More on the story. Also, I was watching the news yesterday, where they showed the large compound the family lived in. School officials apparently confirmed that neither he nor their other adopted son were on the school records.

Don’t feel too bad - at least you don’t live in Virginia! ::blush::

I flew alone (or with mys sister) on international flights many times starting at the age of about 5. It’s no big deal, but the air stewards are way nicer to you than when you’re with your parents.

But who the hell did she hire to pick up the kid? And what kind of credentials did that guy have? Note: a friend of mine did a couple movies when he was a kid, and there was a “guy hired to pick him up at the airport” on more than a few occasions whe, yes, he flew alone on an international flight.
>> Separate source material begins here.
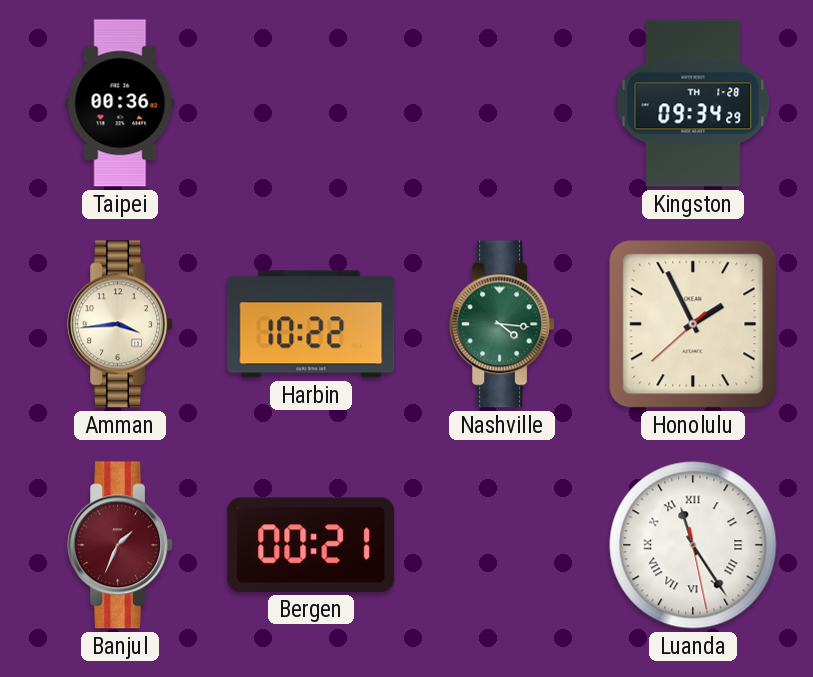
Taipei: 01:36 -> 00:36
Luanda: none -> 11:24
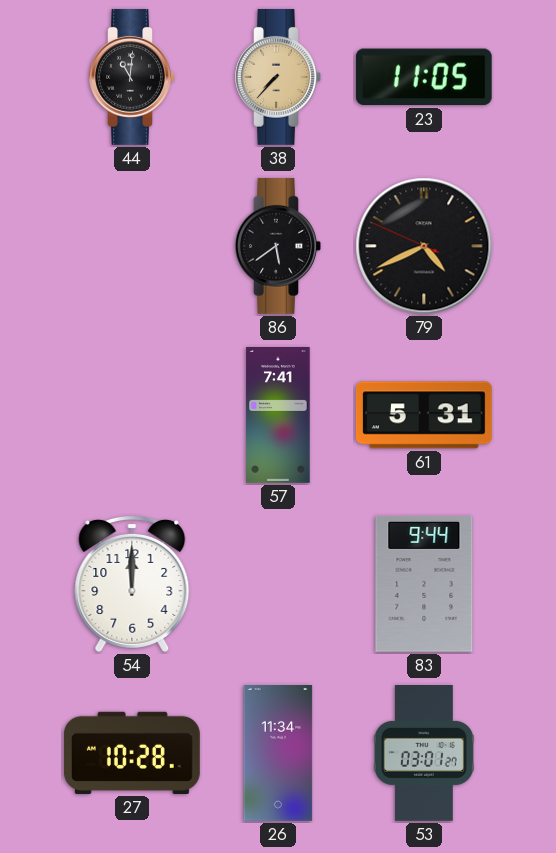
In that case the guy worked for the film studio and was formally my friend’s legal guardian whenever he was on a film set and neither of his parents could be there.

Didn’t some poster here on the boards have a long thread about how his son was armed and tried to kill his mom and part of the big scariness of it all was that they couldn’t get him committed? It was due to insurance issues or something. I thought they had to bring him home. Does anyone remember this?

It’s always bad news when a family lives in a “compound”. Has there ever been a positive news story about someone who lives in a compound?